The engine works closely with the git object store, and builds are incremental by default; it mostly Just Works, and when it doesn't, there's an option to force a full rebuild. The engine also pulls out the created-timestamp (`Page#crdate`) and last-modified-timestamp (`Page#lastmod`) from git, respecting moves. `ContentPages` are sorted by `crdate`, reverse-chronologically, and `IndexPages` are sorted alphabetically.

## Usage

- `clayoven init` to generate the necessary starter project.
- `clayoven` to generate HTML files incrementally based on the current git index.
- `clayoven aggressive` to regenerate the entire site; only requires to be run on occassion.
- `clayoven httpd` to preview your website locally.

## Configuration

1. `.clayoven/sitename` is URL of the site, excluding the `https://` prefix.
2. `.clayoven/hidden` is a list of `IndexFiles` that should be built, but not displayed in the sidebar.
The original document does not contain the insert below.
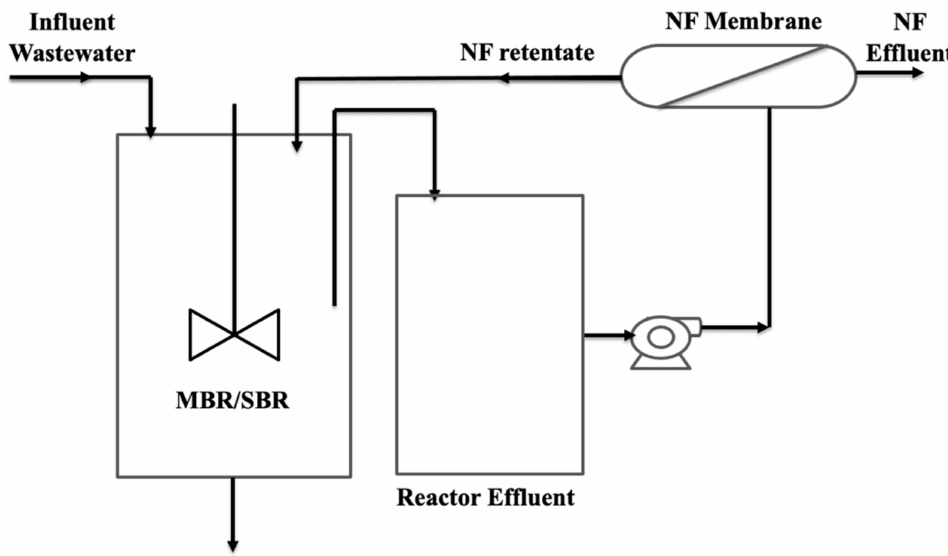
Figure 4. Nanofiltration-coupled membrane bioreactors (aerobic and anaerobic)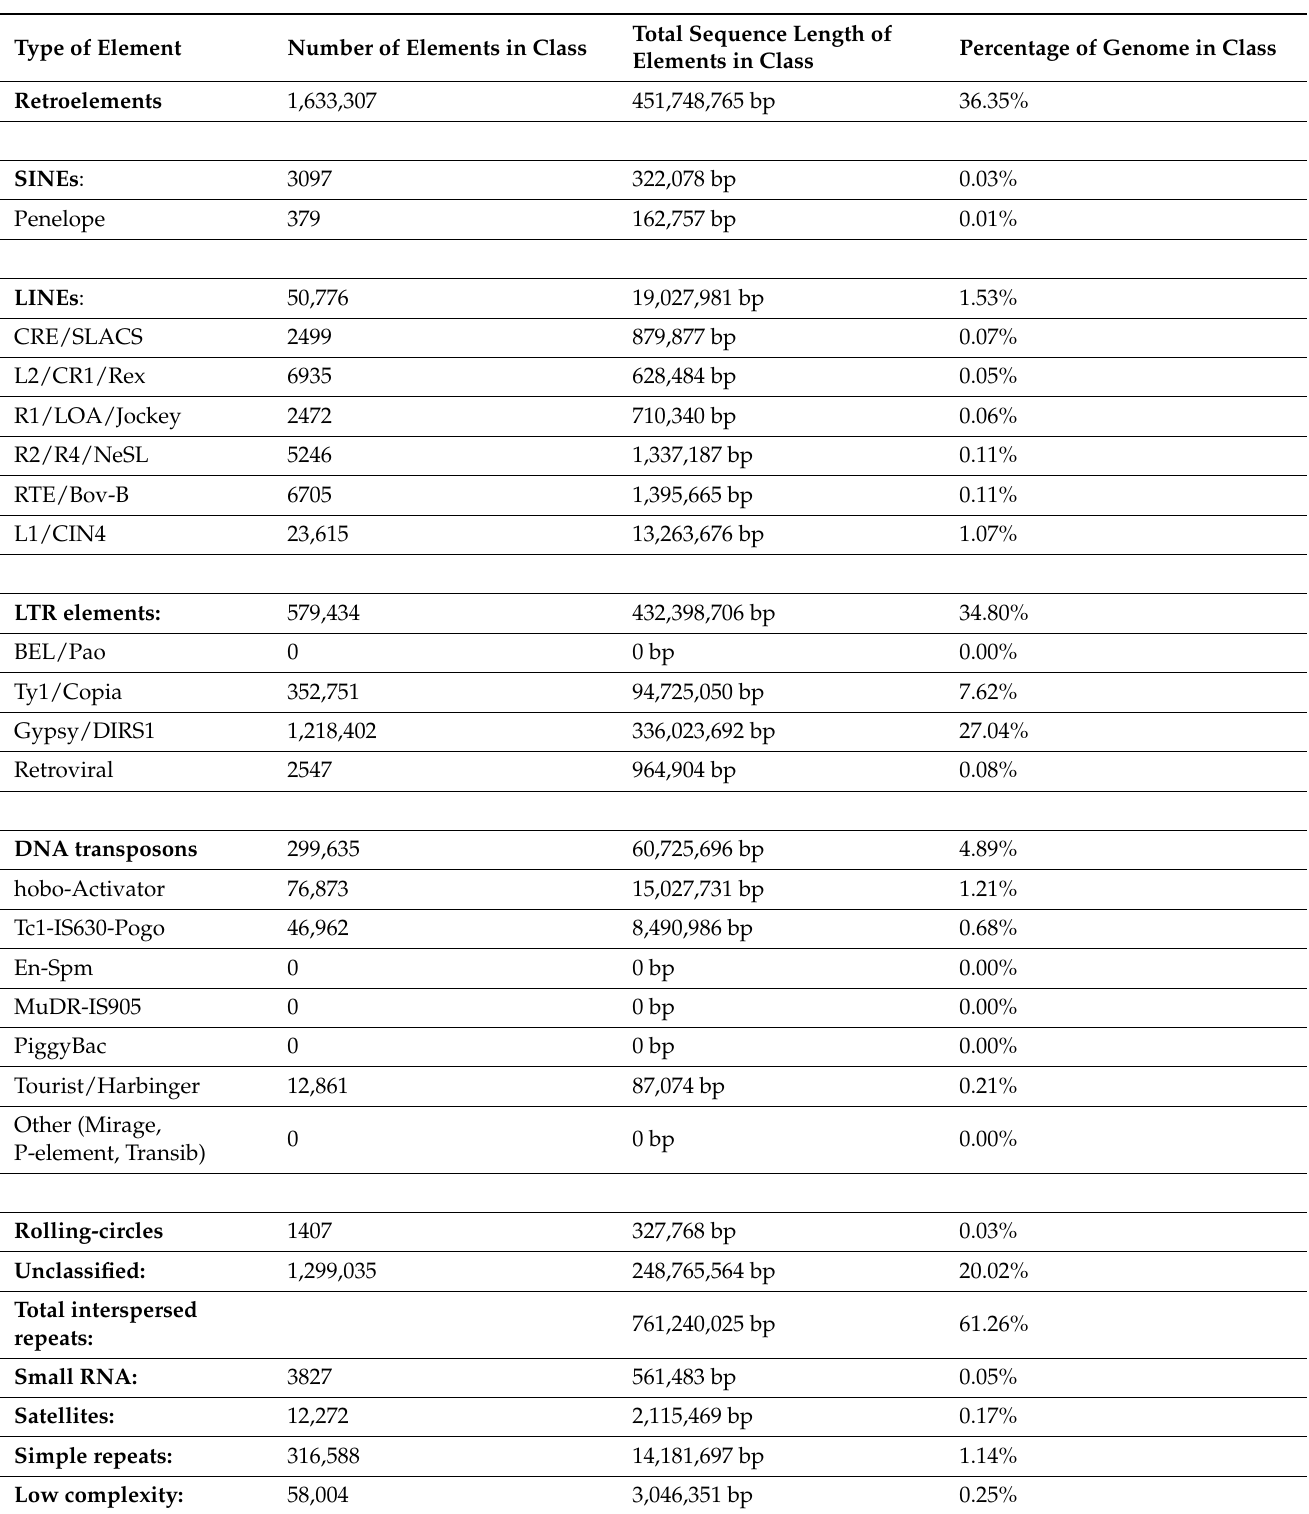
Table 3. Repetitive sequence content of Platanus k96 assembly, assessed by RepeatMasker ver- sion 4.1.1, run with rmblastn version 2.10.0+, query was compared to classified sequences in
You would want to use it for your 404 page and drafts.
3. `.clayoven/tz` is a timezone-to-location mapper, with lines of the form `+0000 London`. clayoven digs through the git history for locations, and exposes a `Page#locations`.
4. `.clayoven/subtopic` is a [subtopic directory]-to-subtitle mapper, with lines of the form `inf ∞-categories`.

## The claytext processor

The claytext processor is, at its core, a paragraph-processor; all content must be split up into either plain paragraphs, or "fences" (multiple paragraphs delimited by start and end tokens). The function of most markers should be evident from the `scratch.html` produced by a `clayoven init`. The format is strict, and the processor doesn't like files with paragraphs wrapped using hard line breaks.

`Clayoven::Claytext::Transforms::LINE` matches paragraphs where all lines begin with some regex, and `Clayoven::Claytext::Transforms::Fenced` match fences (could be multiple paragraphs) that start and end with the specified tokens. In addition to this, there are inline markdown markers `` `...` `` and `[...](...)`, for content that is to be put in `` and ``, respectively.

## Tips

- Check in the generated HTML to the site's repository, so that eyeballing `git diff` can serve as a testing mechanism.
- If you accidentally commit `.clay` files before running clayoven, running it afterward will do nothing, since it will see a clean git index; you'll need to run the aggressive variant.
- Importing historical content is easy; a `git commit --date="#{historical_date}"` would give the post an appropriate creation date that will be respected in the sorting-order.

## Planned features, and anti-features

- Have one unified dhall configuration.
- Allow the user to extend claytext syntax with configuration.
- Hit 100% test coverage.
- Get vsclay to report syntax errors.
- Anti: extend clayoven in ways that would necessitate an ugly implementation.